Do you ever find yourself eating dinner in front of the television or scarfing down lunch at your desk? If the answer is yes, you’re not alone. Studies show two out of three people eat dinner in front of the television and nearly 70% of American employees either don’t take a lunch break or eat at their desks. And with 77% of the U.S. adult population now owning a smartphone, we’re guessing there’s a fair amount of snacking happening while perusing social media too.
While you probably don’t need scientists to tell you that distracted eating is bad for your waistline, there’s plenty of research to prove it. One meta-analysis published in the American Journal of Clinical Nutrition found that people who were distracted by a laptop or TV were more likely to overeat at mealtime and much more likely to have a larger meal or snack later in the day.
To help you cut some of those unnecessary calories and bring mindfulness back to mealtime, here are three quick tips to help you curb distracted eating:
1. Schedule distraction-free time to eat.
If you often eat breakfast on-the-go or scarf down lunch while checking emails, go ahead and block of time on your calendar for those frequently missed or multitasked meals and snacks. It doesn’t need to be an hour-long affair either. Even 10–30 minutes will give you the opportunity to step away from whatever you have going on, eat with intention and bring the enjoyment back to eating.
2. Turn off the tech.
Whether you feel productive multitasking during meals or enjoy eating dinner during your favorite TV show, distracted eating leads you to eat more and feel less satisfied afterwards. When hunger hits, turn off the TV, close your laptop and put your phone out of sight. This “no technology” rule also works wonders to curb late-night snacking in front of the TV.
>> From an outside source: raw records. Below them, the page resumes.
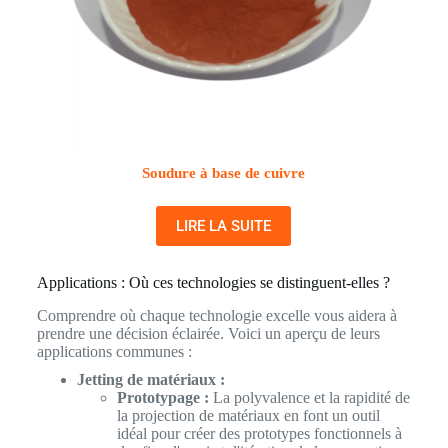
Soudure à base de cuivre
LIRE LA SUITE
Applications : Où ces technologies se distinguent-elles ?
Comprendre où chaque technologie excelle vous aidera à
prendre une décision éclairée. Voici un aperçu de leurs
applications communes :
Jetting de matériaux :
Prototypage :
La polyvalence et la rapidité de
la projection de matériaux en font un outil
idéal pour créer des prototypes fonctionnels à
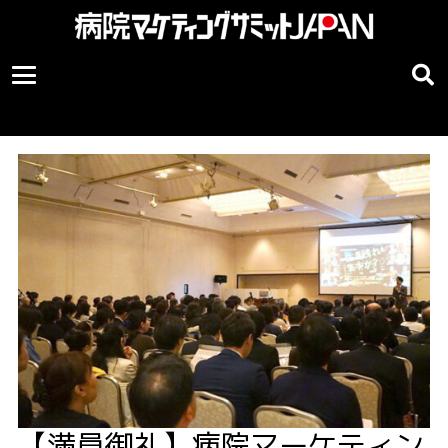
【満員御礼】病院マーケティン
3. Check in with your hunger.
It’s not uncommon to eat out of habit or simply because it’s what others are doing around you. Whether it’s ordering a muffin with your morning coffee, making a daily trip to the vending machine or indulging in some happy hour apps with co-workers, most of us eat socially or out of habit, but both are forms of distracted eating. Instead of just eating on auto-pilot, quickly check in with your hunger level. If you don’t feel any of the physical symptoms of hunger, like an emptiness or grumbling in your stomach or a twinge of hanger (hunger-induced “anger”), hold off on eating until you do.
Whether you’re frequently tied to technology, cram too much into your workday or eat out of habit, distracted eating has a big impact on what and how much you eat, not just in the moment but later on in the day too. By eliminating distractions, making time to enjoy meals and checking in with your hunger level you’ll effortlessly consume fewer calories and derive more enjoyment from eating.